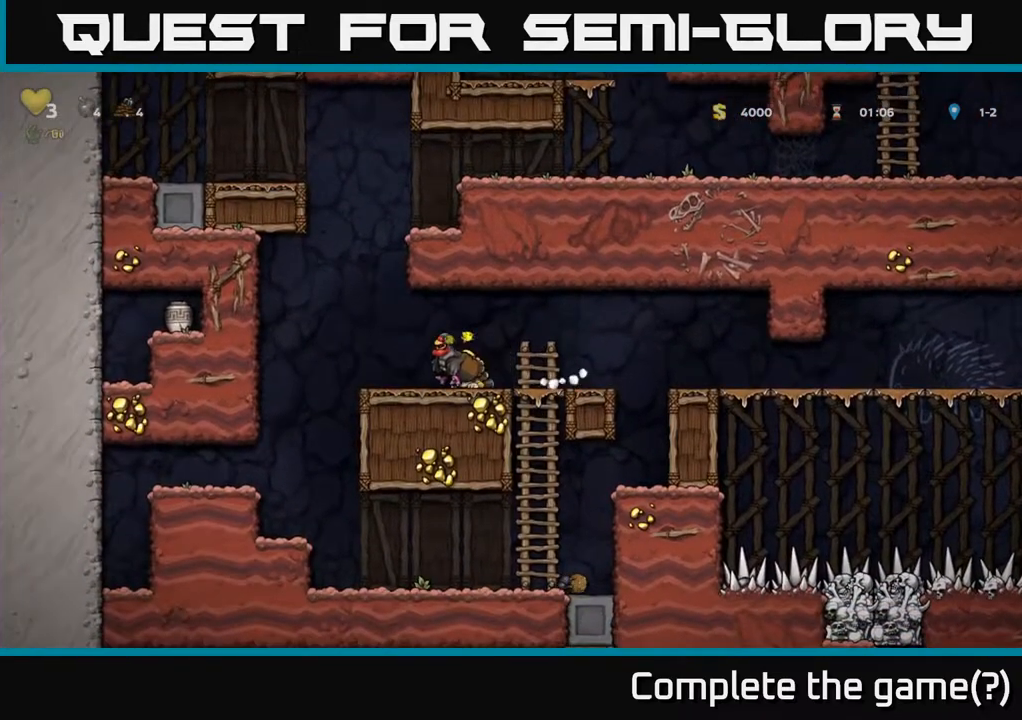
{"buttons": [], "left_stick": "center", "right_stick": "center", "events": [[33, "X", "down"], [133, "X", "up"], [150, "DPAD_DOWN", "up"], [250, "A", "down"], [267, "DPAD_LEFT", "down"], [350, "A", "up"], [417, "DPAD_LEFT", "up"]]}
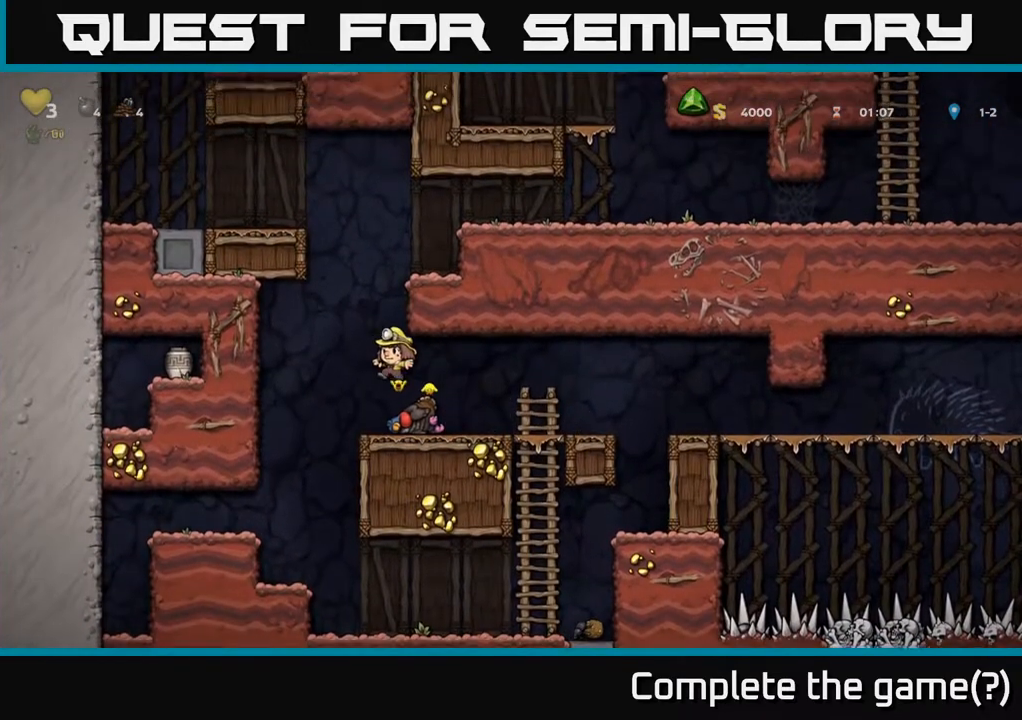
{"buttons": [], "left_stick": "center", "right_stick": "center", "events": [[67, "DPAD_RIGHT", "down"], [167, "DPAD_RIGHT", "up"]]}
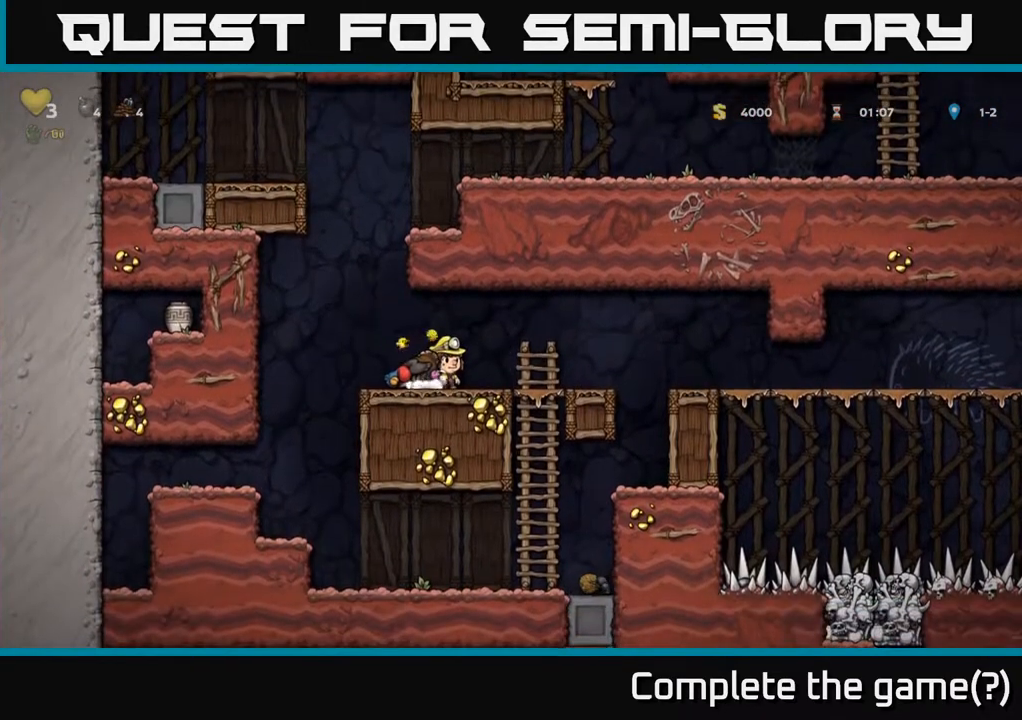
{"buttons": ["A"], "left_stick": "center", "right_stick": "center", "events": [[50, "DPAD_LEFT", "down"], [117, "DPAD_LEFT", "up"], [483, "A", "down"]]}
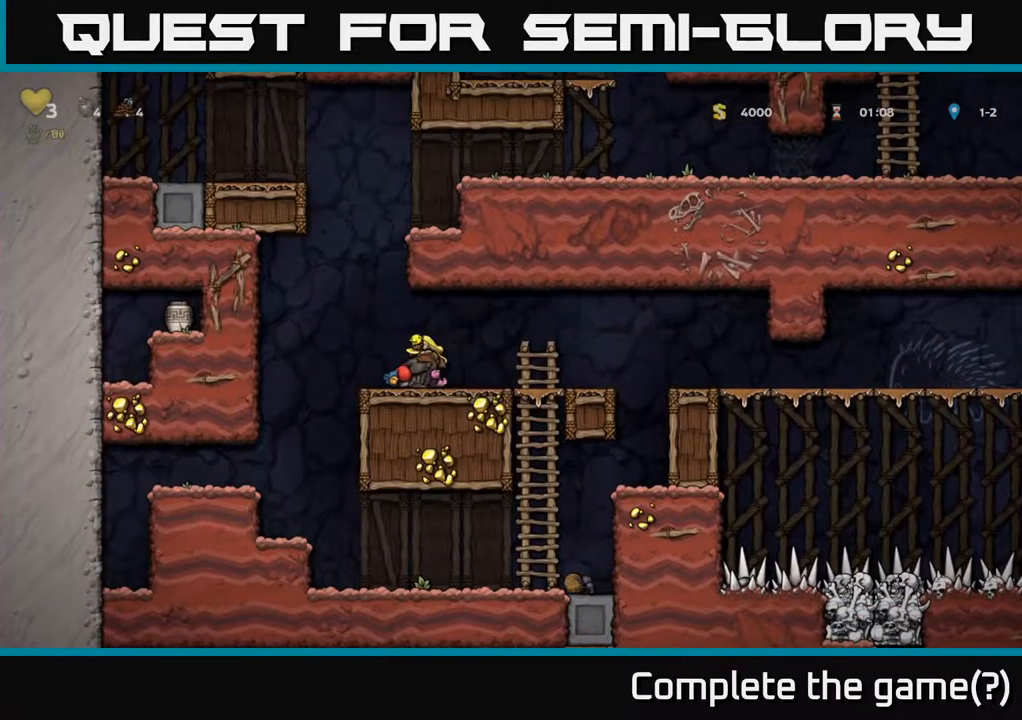
{"buttons": [], "left_stick": "center", "right_stick": "center", "events": [[83, "A", "up"]]}
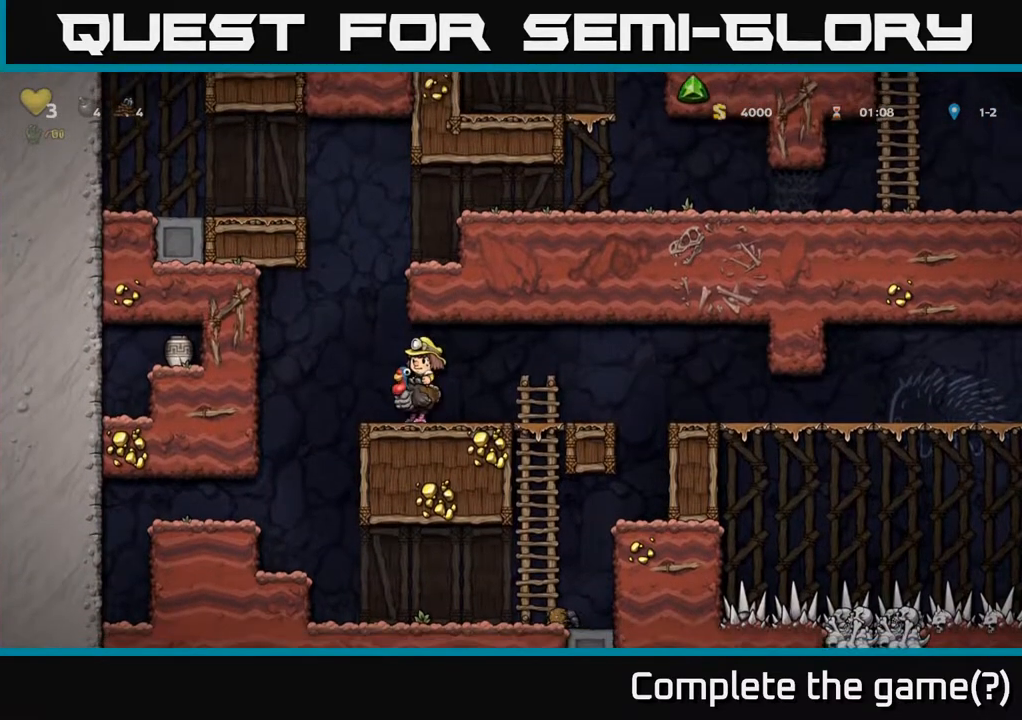
{"buttons": ["A", "DPAD_RIGHT"], "left_stick": "center", "right_stick": "center", "events": [[200, "DPAD_LEFT", "down"], [317, "A", "down"], [383, "DPAD_LEFT", "up"], [400, "DPAD_RIGHT", "down"]]}
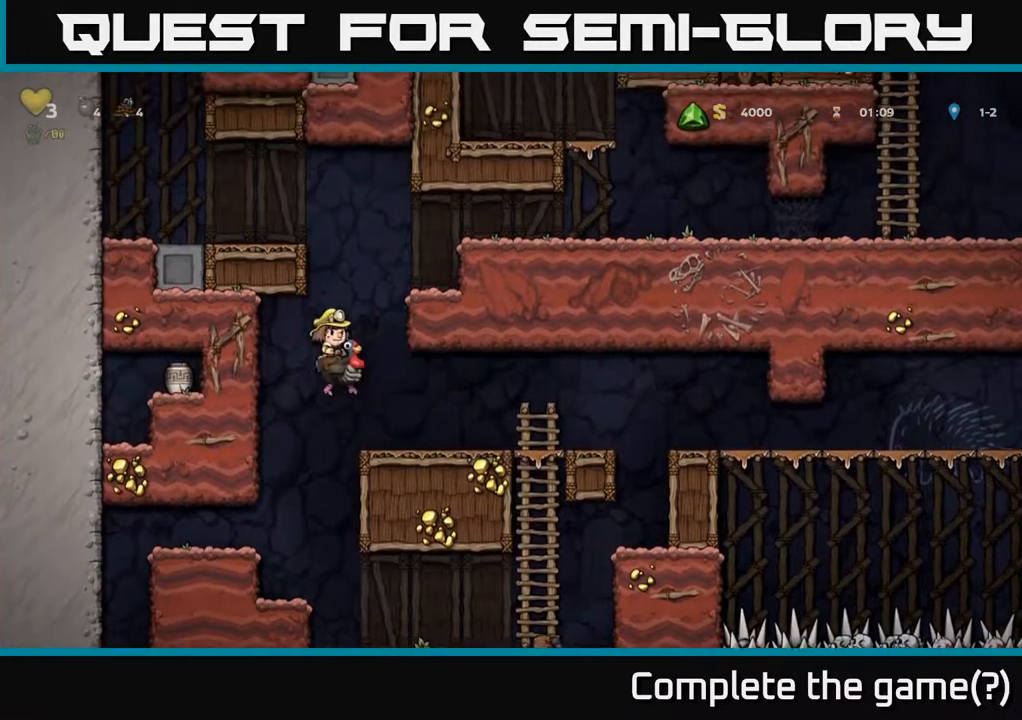
{"buttons": ["DPAD_RIGHT"], "left_stick": "center", "right_stick": "center", "events": [[33, "A", "up"], [50, "DPAD_RIGHT", "up"], [117, "A", "down"], [117, "DPAD_RIGHT", "down"], [400, "A", "up"]]}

Work task — Leave out the pictures and copy everything else in the records word for word.

Reply to the task —
{"buttons": [], "left_stick": "center", "right_stick": "center", "events": [[33, "X", "down"], [133, "X", "up"], [150, "DPAD_DOWN", "up"], [250, "A", "down"], [267, "DPAD_LEFT", "down"], [350, "A", "up"], [417, "DPAD_LEFT", "up"]]}
{"buttons": [], "left_stick": "center", "right_stick": "center", "events": [[67, "DPAD_RIGHT", "down"], [167, "DPAD_RIGHT", "up"]]}
{"buttons": ["A"], "left_stick": "center", "right_stick": "center", "events": [[50, "DPAD_LEFT", "down"], [117, "DPAD_LEFT", "up"], [483, "A", "down"]]}
{"buttons": [], "left_stick": "center", "right_stick": "center", "events": [[83, "A", "up"]]}
{"buttons": ["A", "DPAD_RIGHT"], "left_stick": "center", "right_stick": "center", "events": [[200, "DPAD_LEFT", "down"], [317, "A", "down"], [383, "DPAD_LEFT", "up"], [400, "DPAD_RIGHT", "down"]]}
{"buttons": ["DPAD_RIGHT"], "left_stick": "center", "right_stick": "center", "events": [[33, "A", "up"], [50, "DPAD_RIGHT", "up"], [117, "A", "down"], [117, "DPAD_RIGHT", "down"], [400, "A", "up"]]}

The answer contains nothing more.